Chart comprehension data:
---------------

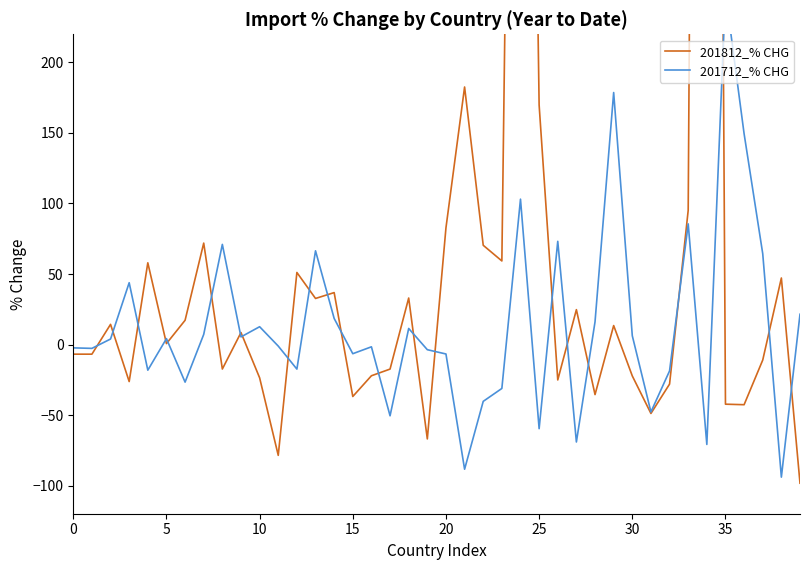

What is the value of the 201712_% CHG point at the 34th from the left?

85.6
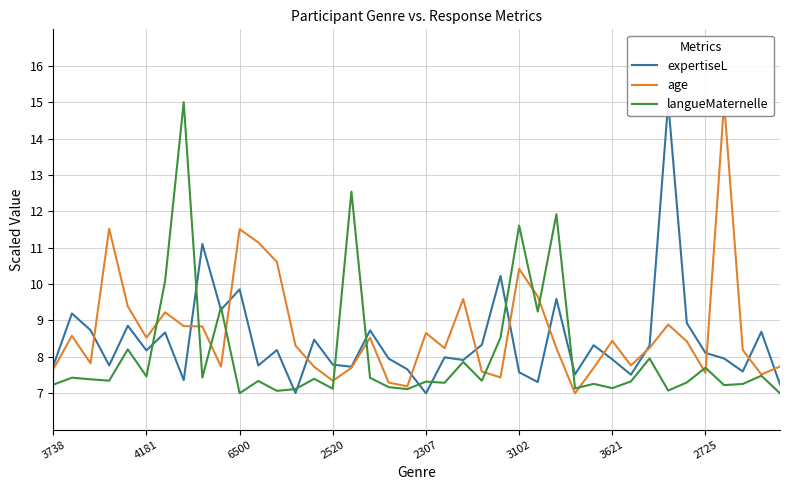

Count the number of data series in this chart.

3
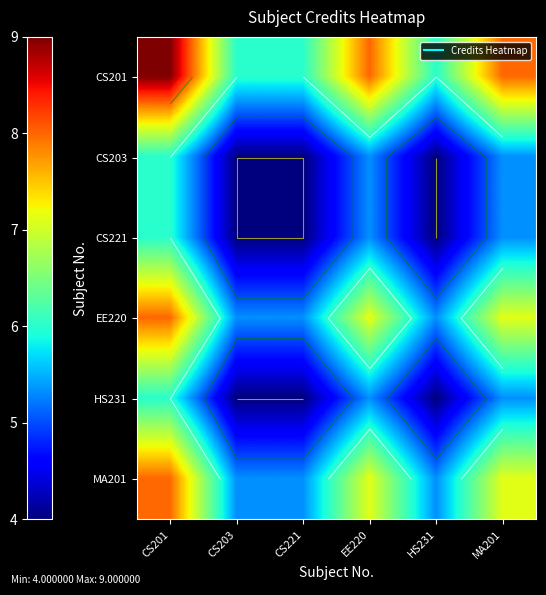

What is the difference between the maximum and minimum values in the EE220 series?

2.7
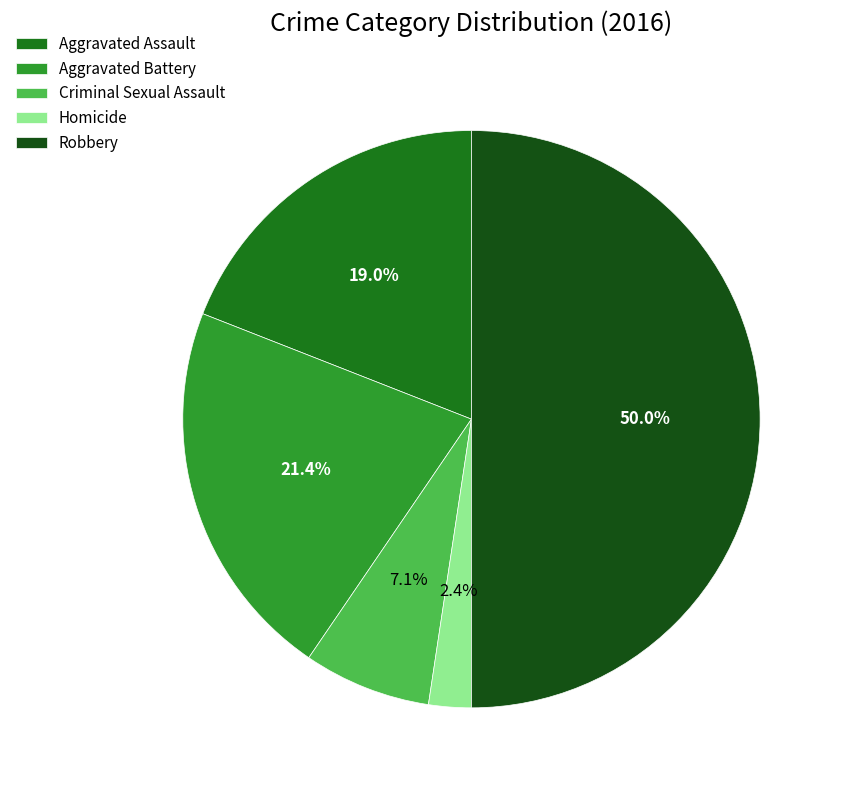

Between Criminal Sexual Assault and Aggravated Battery, which is larger?

Aggravated Battery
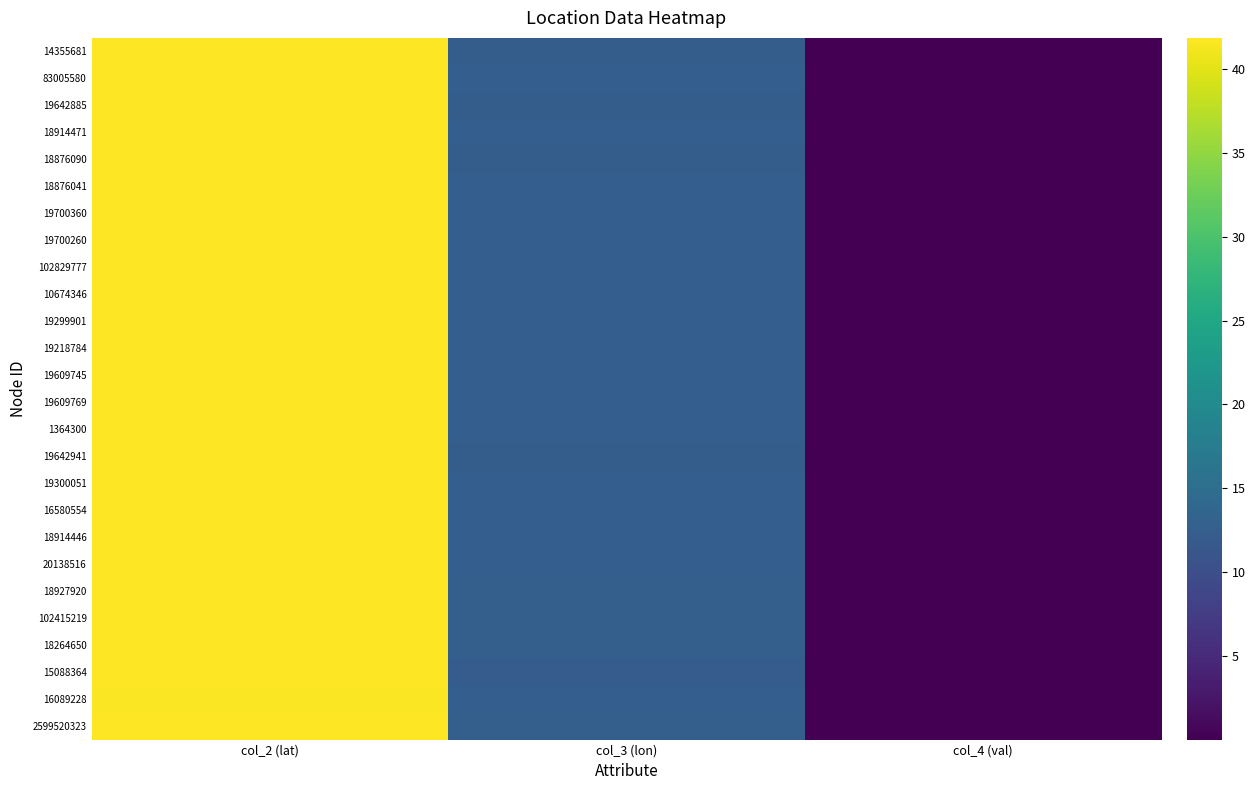

What is the sum of all 16580554 values?

54.3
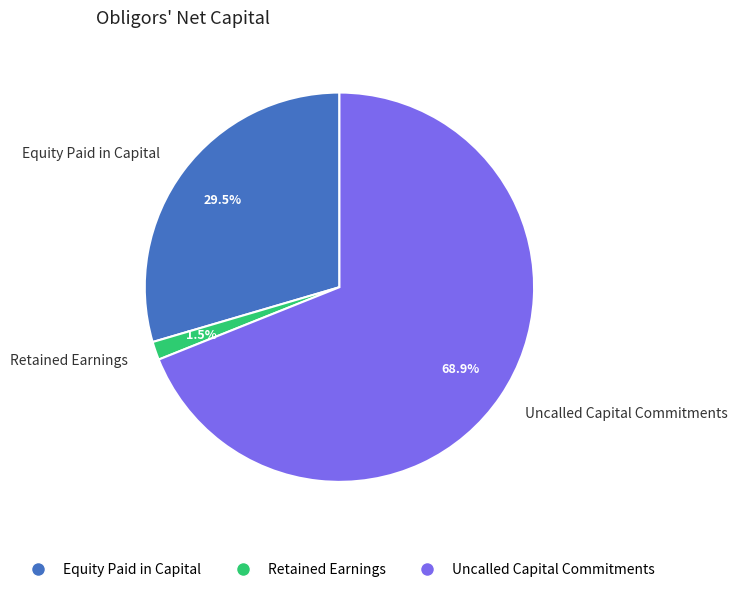

Is it true that Uncalled Capital Commitments is 69% of the pie?

True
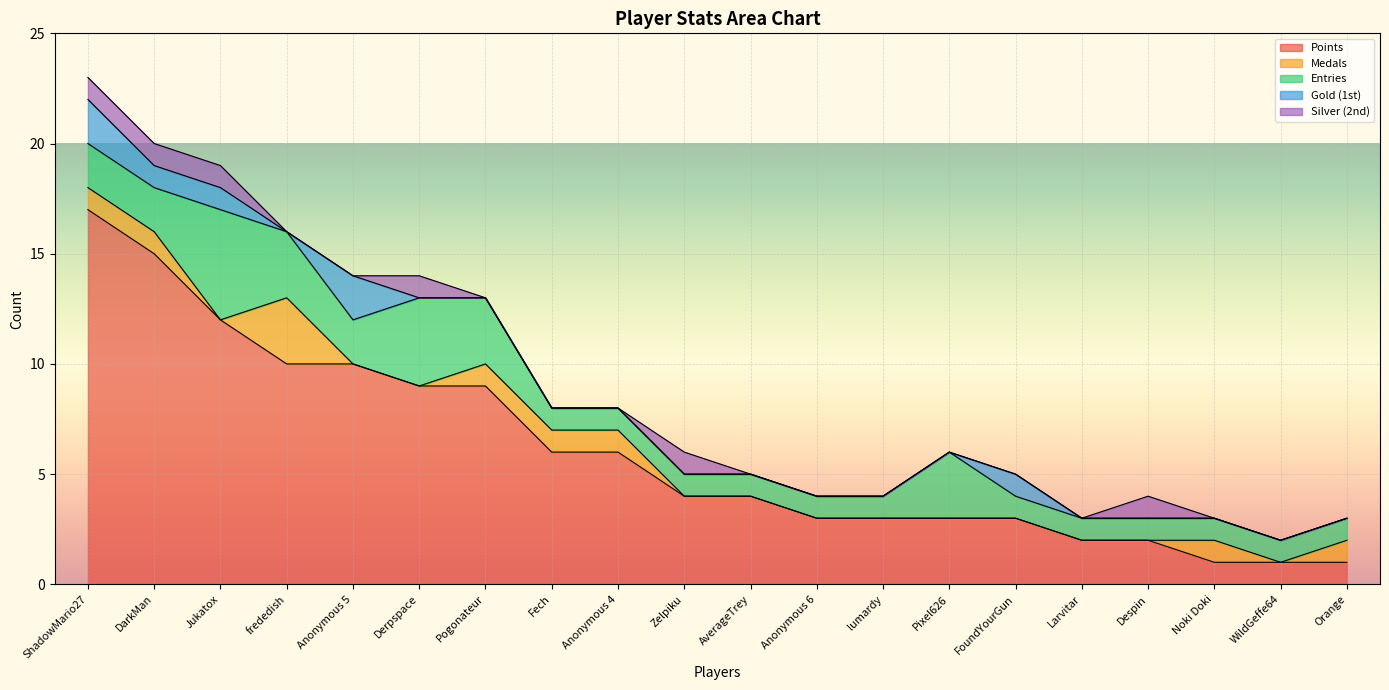

What is the label of the 19th point from the right?

DarkMan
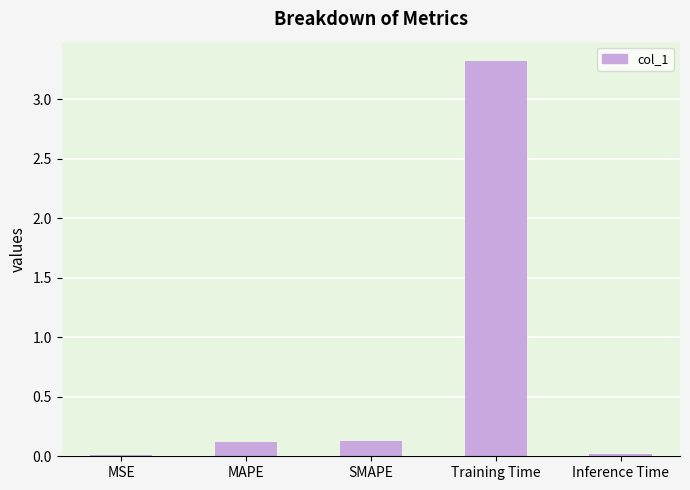

What is the sum of all values?

3.6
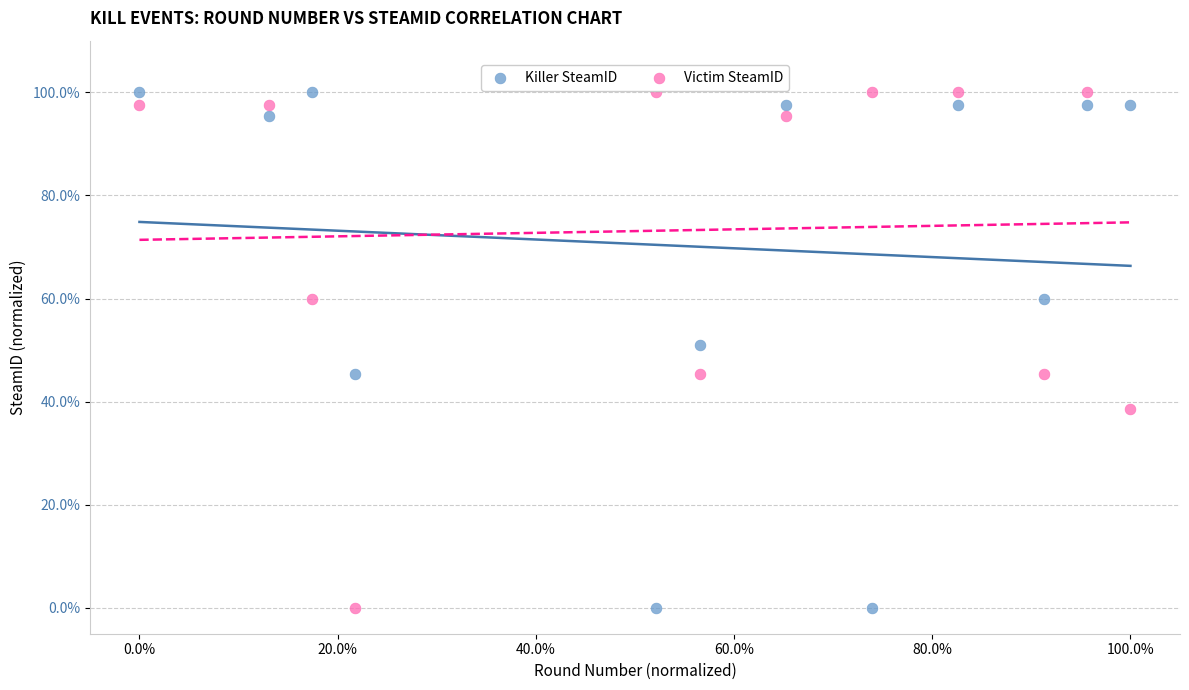

What is the X range (max minus min) for the scatter plot?

100.0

---------------

■ YOUR TASK
Return every line of the chart comprehension data above word for word, leaving out the pictures.

■ FINISHED EXERCISE
What is the value of the 201712_% CHG point at the 34th from the left?

85.6

Count the number of data series in this chart.

3

What is the difference between the maximum and minimum values in the EE220 series?

2.7

Between Criminal Sexual Assault and Aggravated Battery, which is larger?

Aggravated Battery

What is the sum of all 16580554 values?

54.3

Is it true that Uncalled Capital Commitments is 69% of the pie?

True

What is the label of the 19th point from the right?

DarkMan

What is the sum of all values?

3.6

What is the X range (max minus min) for the scatter plot?

100.0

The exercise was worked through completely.